Visa français


Des refus qui rapportent 4 millions d’euros

Visa françaisLe Comité intermouvements auprès des évacués (CIMADE), une association humanitaire française qui agit depuis 1939 en faveur des réfugiés et des demandeurs d’asile, a rendu publique une enquête sur les pratiques des consulats français en matière de délivrance de visa. Intitulée «Visa refusé», l’enquête, menée l’an dernier dans sept pays différents (Ukraine, Turquie, Maroc, Algérie, Sénégal, Mali) par les permanenciers de l’association, dresse un état des lieux désastreux et peint une France axée essentiellement sur la politique de l’immigration choisie, qualifiée aujourd’hui de floue et d’indéfinie et qui n’aurait servi qu’aux calculs d’accroches électoralistes en 2007.

Cela étant et sans se poser trop de questions, notamment sur le timing de cette publication ou sur les différentes conjonctures actuelles en France, cette enquête a au moins le mérite de porter les voix des plaintes d’étrangers venus raconter leurs péripéties devant les «bunkers consulaires français», les refus, les démarches insensées qui n’aboutissent jamais. Les Algériens, avec plus de 4 millions d’immigrés d’origine algérienne résidant en France, concernés au premier degré par les démarches d’obtention de visa, s’inscrivent dans cette enquête et adhèrent à cette vérité étalée au grand jour.

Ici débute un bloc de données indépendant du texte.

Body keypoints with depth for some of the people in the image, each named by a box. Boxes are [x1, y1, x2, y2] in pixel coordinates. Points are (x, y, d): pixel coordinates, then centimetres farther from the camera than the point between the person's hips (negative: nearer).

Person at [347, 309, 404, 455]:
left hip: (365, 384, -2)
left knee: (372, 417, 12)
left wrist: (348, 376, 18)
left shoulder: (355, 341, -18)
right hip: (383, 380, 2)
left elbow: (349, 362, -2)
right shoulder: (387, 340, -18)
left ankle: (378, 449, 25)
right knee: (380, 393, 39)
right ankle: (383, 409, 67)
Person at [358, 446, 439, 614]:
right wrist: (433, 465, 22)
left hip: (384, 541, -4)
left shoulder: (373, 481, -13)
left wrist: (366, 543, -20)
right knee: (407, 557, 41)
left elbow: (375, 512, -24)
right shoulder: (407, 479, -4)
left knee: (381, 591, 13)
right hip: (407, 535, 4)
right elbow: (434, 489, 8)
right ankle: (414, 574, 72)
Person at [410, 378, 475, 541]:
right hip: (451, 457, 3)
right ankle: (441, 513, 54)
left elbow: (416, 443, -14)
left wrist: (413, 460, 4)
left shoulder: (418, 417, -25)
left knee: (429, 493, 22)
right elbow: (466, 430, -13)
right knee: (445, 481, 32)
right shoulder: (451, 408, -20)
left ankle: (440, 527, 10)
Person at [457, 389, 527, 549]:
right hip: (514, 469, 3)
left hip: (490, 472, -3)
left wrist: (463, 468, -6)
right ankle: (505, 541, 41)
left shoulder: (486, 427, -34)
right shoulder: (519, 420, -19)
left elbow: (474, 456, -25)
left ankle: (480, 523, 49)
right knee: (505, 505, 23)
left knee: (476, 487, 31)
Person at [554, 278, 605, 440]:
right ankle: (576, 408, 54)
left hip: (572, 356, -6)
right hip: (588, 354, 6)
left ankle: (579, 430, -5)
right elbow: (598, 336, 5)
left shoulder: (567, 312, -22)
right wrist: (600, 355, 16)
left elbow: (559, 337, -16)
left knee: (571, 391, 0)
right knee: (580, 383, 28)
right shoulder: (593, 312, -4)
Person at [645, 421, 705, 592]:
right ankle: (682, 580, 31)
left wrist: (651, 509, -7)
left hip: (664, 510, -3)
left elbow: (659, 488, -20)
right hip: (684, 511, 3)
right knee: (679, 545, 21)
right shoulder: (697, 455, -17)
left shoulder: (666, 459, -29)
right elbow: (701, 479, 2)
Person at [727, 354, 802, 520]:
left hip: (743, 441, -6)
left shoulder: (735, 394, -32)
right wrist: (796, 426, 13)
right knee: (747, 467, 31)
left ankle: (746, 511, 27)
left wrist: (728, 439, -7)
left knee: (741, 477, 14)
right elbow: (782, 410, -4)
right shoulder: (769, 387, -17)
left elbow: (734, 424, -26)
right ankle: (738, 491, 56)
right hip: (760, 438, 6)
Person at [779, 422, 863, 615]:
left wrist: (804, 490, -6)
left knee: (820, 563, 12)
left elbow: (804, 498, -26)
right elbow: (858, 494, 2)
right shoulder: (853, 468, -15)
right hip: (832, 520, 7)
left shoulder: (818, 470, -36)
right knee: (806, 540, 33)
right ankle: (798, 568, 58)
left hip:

L’héritage historique entre l’Algérie et la France, l’important flux de circulation entre les deux pays, les ambitions d’échange affichées ici et là, la proximité territoriale et la volonté d’un partenariat durable entre les deux pays et les deux peuples sont autant d’éléments qui auraient pu rendre la suppression du visa une démarche politique logique, à défaut que celle-ci soit une simple formalité. Mais il n’en est rien.
A l’échelle d’un pays comme l’Algérie, par exemple, lit-on, dont le taux de refus de visas est très élevé, les sommes versées aux consulats étaient de l’ordre de 12 millions d’euros en 2008, dont 4 millions par des personnes qui ont essuyé un refus.

Pour l’Etat français, le guichet visa semble être une source financière très précieuse, surtout depuis qu’il a été décidé de donner la gestion des demandes à des entreprises privées payées par les postulants.
C’est l’image de la France, notamment en Afrique, qui est dégradée, note l’enquête. La France, pays des droits de l’homme, vit aujourd’hui un écart énorme entre la réalité, la prégnance de mesures discriminatoires et humiliantes et les déclarations officielles vantant l’Etat de droit.

L’enquête met également l’accent sur les conséquences de ces restrictions. Quand la voie normale d’accès au territoire français est rendue inaccessible, note-elle, quand il devient impossible de s’entretenir avec une administration pour comprendre les conditions et les raisons d’une décision, il est inévitable qu’une partie des «recalés» vienne à être tentée de recourir à des voies détournées.

Notons, enfin, que l’Union européenne (UE) a annoncé en mars dernier qu’une série de mesures portant délivrance de visas Schengen ont été prises et seront appliquées par les 22 pays membres.
L’objectif est l’allègement des conditions et des procédures de remise de visa à destination des pays de l’UE.

Ainsi, l’UE oblige les pays membres à répondre aux demandes de visa sous quinzaine et de fournir les justifications en cas de réponse défavorable émanant des services consulaires de l’un des pays de l’UE, tout en accordant aux demandeurs le droit de déposer un recours auprès des instances consulaires qui ont refusé leur demande, selon un communiqué rendu public par la Commission européenne.